> ACTION ITEM:
Reproduce the listing that follows character for character, excluding its pictures.

> THE DATA:
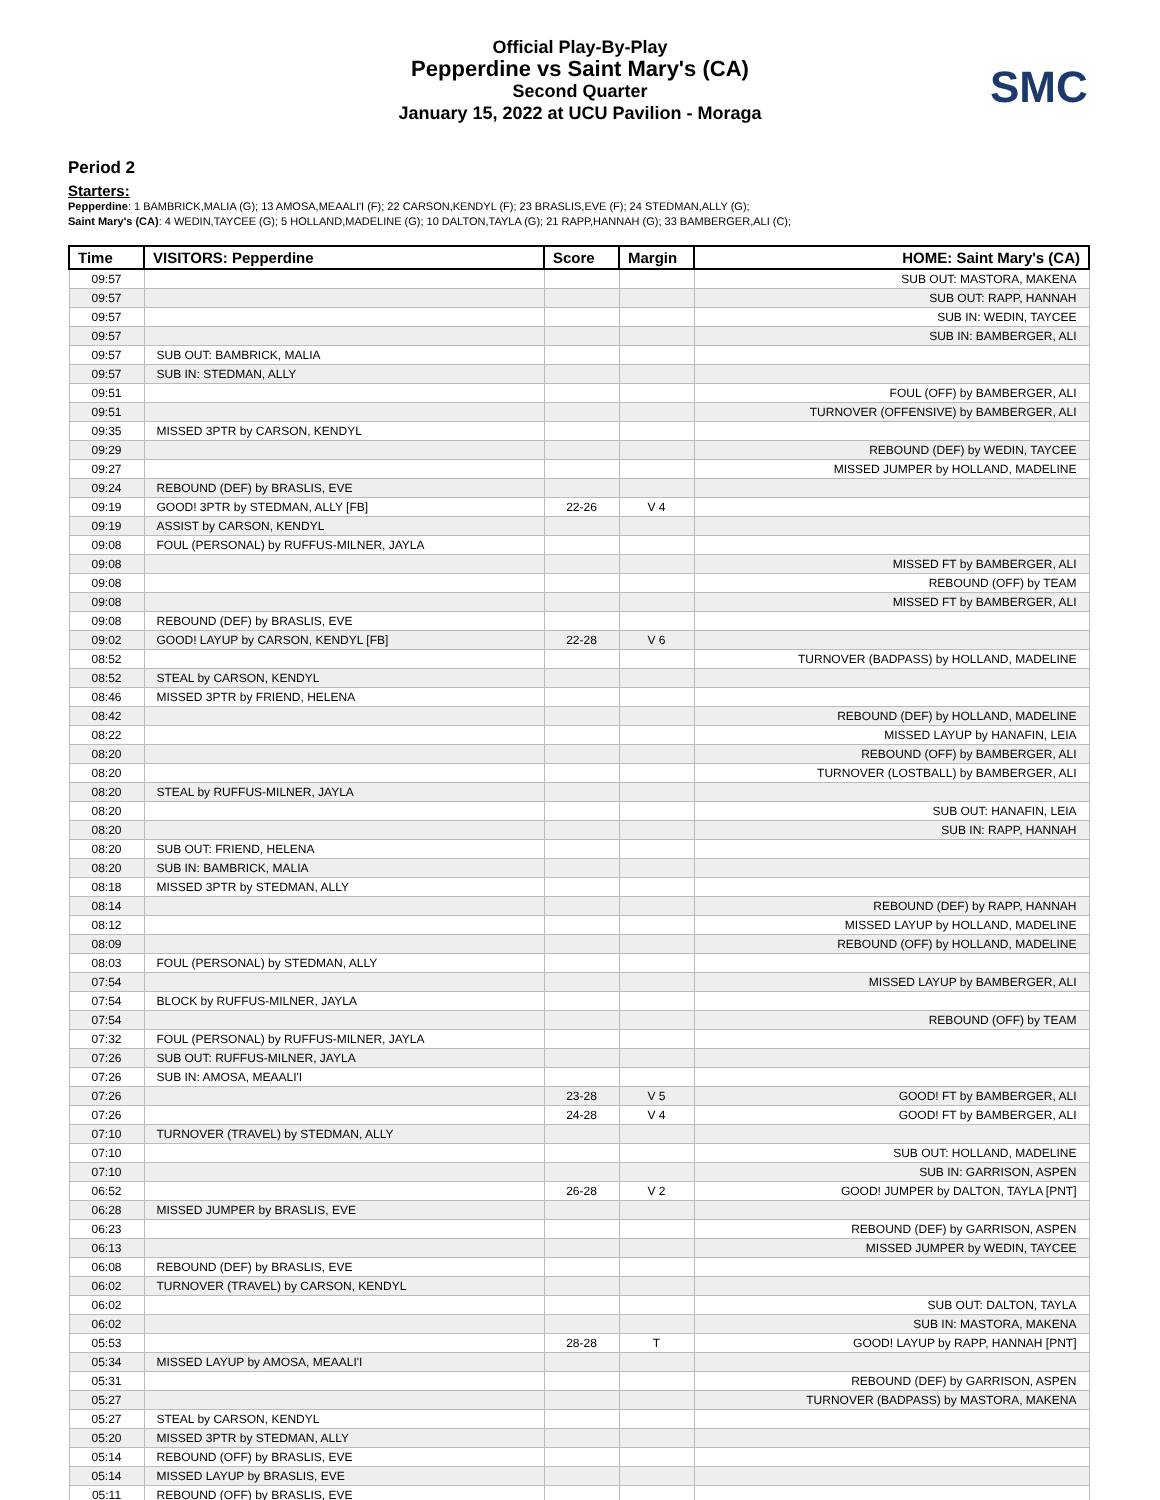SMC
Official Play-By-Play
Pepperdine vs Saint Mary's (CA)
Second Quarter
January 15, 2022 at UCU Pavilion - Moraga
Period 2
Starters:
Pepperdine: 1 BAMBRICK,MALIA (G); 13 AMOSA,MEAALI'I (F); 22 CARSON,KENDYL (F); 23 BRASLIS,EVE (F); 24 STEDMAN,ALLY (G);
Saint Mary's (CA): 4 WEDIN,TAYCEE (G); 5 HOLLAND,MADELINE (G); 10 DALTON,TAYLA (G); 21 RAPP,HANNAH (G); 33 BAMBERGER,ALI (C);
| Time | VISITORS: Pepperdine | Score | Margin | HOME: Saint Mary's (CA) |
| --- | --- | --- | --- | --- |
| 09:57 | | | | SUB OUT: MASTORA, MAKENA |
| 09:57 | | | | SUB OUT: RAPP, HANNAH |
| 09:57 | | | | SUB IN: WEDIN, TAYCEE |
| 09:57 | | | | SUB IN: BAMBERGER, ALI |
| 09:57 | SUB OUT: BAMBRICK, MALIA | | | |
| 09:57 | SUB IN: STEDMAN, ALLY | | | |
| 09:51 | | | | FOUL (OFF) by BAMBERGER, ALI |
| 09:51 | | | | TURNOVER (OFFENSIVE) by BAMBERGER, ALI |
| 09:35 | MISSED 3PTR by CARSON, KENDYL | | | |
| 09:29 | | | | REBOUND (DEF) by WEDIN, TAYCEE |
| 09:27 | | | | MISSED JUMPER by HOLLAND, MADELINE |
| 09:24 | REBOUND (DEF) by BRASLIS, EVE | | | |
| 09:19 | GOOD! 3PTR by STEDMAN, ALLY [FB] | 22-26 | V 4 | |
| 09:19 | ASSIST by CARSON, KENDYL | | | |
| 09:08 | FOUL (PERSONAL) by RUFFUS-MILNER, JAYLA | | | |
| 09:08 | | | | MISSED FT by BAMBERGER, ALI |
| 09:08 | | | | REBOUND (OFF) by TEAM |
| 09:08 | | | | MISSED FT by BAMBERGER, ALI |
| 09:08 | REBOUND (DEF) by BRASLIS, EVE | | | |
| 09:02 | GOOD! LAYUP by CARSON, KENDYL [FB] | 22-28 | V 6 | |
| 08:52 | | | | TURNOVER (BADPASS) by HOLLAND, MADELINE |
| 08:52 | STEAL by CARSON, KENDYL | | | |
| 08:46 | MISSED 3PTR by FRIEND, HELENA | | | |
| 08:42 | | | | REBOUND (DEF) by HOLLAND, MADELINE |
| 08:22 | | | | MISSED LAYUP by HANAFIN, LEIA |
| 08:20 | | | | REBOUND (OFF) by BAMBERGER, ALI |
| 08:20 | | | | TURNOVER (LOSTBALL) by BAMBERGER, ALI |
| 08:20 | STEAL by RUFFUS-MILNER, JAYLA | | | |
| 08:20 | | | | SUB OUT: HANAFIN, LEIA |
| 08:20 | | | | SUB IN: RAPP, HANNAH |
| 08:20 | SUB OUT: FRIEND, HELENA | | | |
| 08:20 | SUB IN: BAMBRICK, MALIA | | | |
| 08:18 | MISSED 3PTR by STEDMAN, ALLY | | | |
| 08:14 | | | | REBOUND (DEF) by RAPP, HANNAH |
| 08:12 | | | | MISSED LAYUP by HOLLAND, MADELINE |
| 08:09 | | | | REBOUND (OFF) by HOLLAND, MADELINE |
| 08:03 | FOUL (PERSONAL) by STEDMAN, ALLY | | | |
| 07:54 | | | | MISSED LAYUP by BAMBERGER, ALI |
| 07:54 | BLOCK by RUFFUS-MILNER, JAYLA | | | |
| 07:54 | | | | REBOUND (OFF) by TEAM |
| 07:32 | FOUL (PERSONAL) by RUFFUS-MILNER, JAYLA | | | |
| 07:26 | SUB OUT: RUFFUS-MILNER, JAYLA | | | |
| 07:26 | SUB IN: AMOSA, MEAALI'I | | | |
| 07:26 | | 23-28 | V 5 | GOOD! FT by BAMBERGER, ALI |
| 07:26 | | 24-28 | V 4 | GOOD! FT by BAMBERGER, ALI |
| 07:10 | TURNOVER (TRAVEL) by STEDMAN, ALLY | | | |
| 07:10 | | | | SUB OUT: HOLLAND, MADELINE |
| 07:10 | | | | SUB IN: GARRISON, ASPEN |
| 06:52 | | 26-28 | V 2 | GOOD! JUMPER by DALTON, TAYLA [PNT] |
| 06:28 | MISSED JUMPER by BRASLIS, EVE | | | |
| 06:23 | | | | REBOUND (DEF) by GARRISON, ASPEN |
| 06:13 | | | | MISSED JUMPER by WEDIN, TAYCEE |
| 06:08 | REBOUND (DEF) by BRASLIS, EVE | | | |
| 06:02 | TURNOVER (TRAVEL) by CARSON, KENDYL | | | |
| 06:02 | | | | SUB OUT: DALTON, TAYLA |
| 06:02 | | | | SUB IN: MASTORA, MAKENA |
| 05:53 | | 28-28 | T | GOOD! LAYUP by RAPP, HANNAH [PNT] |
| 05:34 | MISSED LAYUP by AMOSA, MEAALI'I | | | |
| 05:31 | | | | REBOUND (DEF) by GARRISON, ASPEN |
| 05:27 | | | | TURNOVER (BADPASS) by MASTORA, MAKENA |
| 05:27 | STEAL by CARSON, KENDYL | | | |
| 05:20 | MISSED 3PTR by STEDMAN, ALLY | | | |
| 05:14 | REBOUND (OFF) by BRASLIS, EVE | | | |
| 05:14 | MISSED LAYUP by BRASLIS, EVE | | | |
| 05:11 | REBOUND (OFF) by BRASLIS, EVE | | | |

> SOLVED PROBLEM:
SMC
Official Play-By-Play
Pepperdine vs Saint Mary's (CA)
Second Quarter
January 15, 2022 at UCU Pavilion - Moraga
Period 2
Starters:
Pepperdine: 1 BAMBRICK,MALIA (G); 13 AMOSA,MEAALI'I (F); 22 CARSON,KENDYL (F); 23 BRASLIS,EVE (F); 24 STEDMAN,ALLY (G);
Saint Mary's (CA): 4 WEDIN,TAYCEE (G); 5 HOLLAND,MADELINE (G); 10 DALTON,TAYLA (G); 21 RAPP,HANNAH (G); 33 BAMBERGER,ALI (C);
| Time | VISITORS: Pepperdine | Score | Margin | HOME: Saint Mary's (CA) |
| --- | --- | --- | --- | --- |
| 09:57 | | | | SUB OUT: MASTORA, MAKENA |
| 09:57 | | | | SUB OUT: RAPP, HANNAH |
| 09:57 | | | | SUB IN: WEDIN, TAYCEE |
| 09:57 | | | | SUB IN: BAMBERGER, ALI |
| 09:57 | SUB OUT: BAMBRICK, MALIA | | | |
| 09:57 | SUB IN: STEDMAN, ALLY | | | |
| 09:51 | | | | FOUL (OFF) by BAMBERGER, ALI |
| 09:51 | | | | TURNOVER (OFFENSIVE) by BAMBERGER, ALI |
| 09:35 | MISSED 3PTR by CARSON, KENDYL | | | |
| 09:29 | | | | REBOUND (DEF) by WEDIN, TAYCEE |
| 09:27 | | | | MISSED JUMPER by HOLLAND, MADELINE |
| 09:24 | REBOUND (DEF) by BRASLIS, EVE | | | |
| 09:19 | GOOD! 3PTR by STEDMAN, ALLY [FB] | 22-26 | V 4 | |
| 09:19 | ASSIST by CARSON, KENDYL | | | |
| 09:08 | FOUL (PERSONAL) by RUFFUS-MILNER, JAYLA | | | |
| 09:08 | | | | MISSED FT by BAMBERGER, ALI |
| 09:08 | | | | REBOUND (OFF) by TEAM |
| 09:08 | | | | MISSED FT by BAMBERGER, ALI |
| 09:08 | REBOUND (DEF) by BRASLIS, EVE | | | |
| 09:02 | GOOD! LAYUP by CARSON, KENDYL [FB] | 22-28 | V 6 | |
| 08:52 | | | | TURNOVER (BADPASS) by HOLLAND, MADELINE |
| 08:52 | STEAL by CARSON, KENDYL | | | |
| 08:46 | MISSED 3PTR by FRIEND, HELENA | | | |
| 08:42 | | | | REBOUND (DEF) by HOLLAND, MADELINE |
| 08:22 | | | | MISSED LAYUP by HANAFIN, LEIA |
| 08:20 | | | | REBOUND (OFF) by BAMBERGER, ALI |
| 08:20 | | | | TURNOVER (LOSTBALL) by BAMBERGER, ALI |
| 08:20 | STEAL by RUFFUS-MILNER, JAYLA | | | |
| 08:20 | | | | SUB OUT: HANAFIN, LEIA |
| 08:20 | | | | SUB IN: RAPP, HANNAH |
| 08:20 | SUB OUT: FRIEND, HELENA | | | |
| 08:20 | SUB IN: BAMBRICK, MALIA | | | |
| 08:18 | MISSED 3PTR by STEDMAN, ALLY | | | |
| 08:14 | | | | REBOUND (DEF) by RAPP, HANNAH |
| 08:12 | | | | MISSED LAYUP by HOLLAND, MADELINE |
| 08:09 | | | | REBOUND (OFF) by HOLLAND, MADELINE |
| 08:03 | FOUL (PERSONAL) by STEDMAN, ALLY | | | |
| 07:54 | | | | MISSED LAYUP by BAMBERGER, ALI |
| 07:54 | BLOCK by RUFFUS-MILNER, JAYLA | | | |
| 07:54 | | | | REBOUND (OFF) by TEAM |
| 07:32 | FOUL (PERSONAL) by RUFFUS-MILNER, JAYLA | | | |
| 07:26 | SUB OUT: RUFFUS-MILNER, JAYLA | | | |
| 07:26 | SUB IN: AMOSA, MEAALI'I | | | |
| 07:26 | | 23-28 | V 5 | GOOD! FT by BAMBERGER, ALI |
| 07:26 | | 24-28 | V 4 | GOOD! FT by BAMBERGER, ALI |
| 07:10 | TURNOVER (TRAVEL) by STEDMAN, ALLY | | | |
| 07:10 | | | | SUB OUT: HOLLAND, MADELINE |
| 07:10 | | | | SUB IN: GARRISON, ASPEN |
| 06:52 | | 26-28 | V 2 | GOOD! JUMPER by DALTON, TAYLA [PNT] |
| 06:28 | MISSED JUMPER by BRASLIS, EVE | | | |
| 06:23 | | | | REBOUND (DEF) by GARRISON, ASPEN |
| 06:13 | | | | MISSED JUMPER by WEDIN, TAYCEE |
| 06:08 | REBOUND (DEF) by BRASLIS, EVE | | | |
| 06:02 | TURNOVER (TRAVEL) by CARSON, KENDYL | | | |
| 06:02 | | | | SUB OUT: DALTON, TAYLA |
| 06:02 | | | | SUB IN: MASTORA, MAKENA |
| 05:53 | | 28-28 | T | GOOD! LAYUP by RAPP, HANNAH [PNT] |
| 05:34 | MISSED LAYUP by AMOSA, MEAALI'I | | | |
| 05:31 | | | | REBOUND (DEF) by GARRISON, ASPEN |
| 05:27 | | | | TURNOVER (BADPASS) by MASTORA, MAKENA |
| 05:27 | STEAL by CARSON, KENDYL | | | |
| 05:20 | MISSED 3PTR by STEDMAN, ALLY | | | |
| 05:14 | REBOUND (OFF) by BRASLIS, EVE | | | |
| 05:14 | MISSED LAYUP by BRASLIS, EVE | | | |
| 05:11 | REBOUND (OFF) by BRASLIS, EVE | | | |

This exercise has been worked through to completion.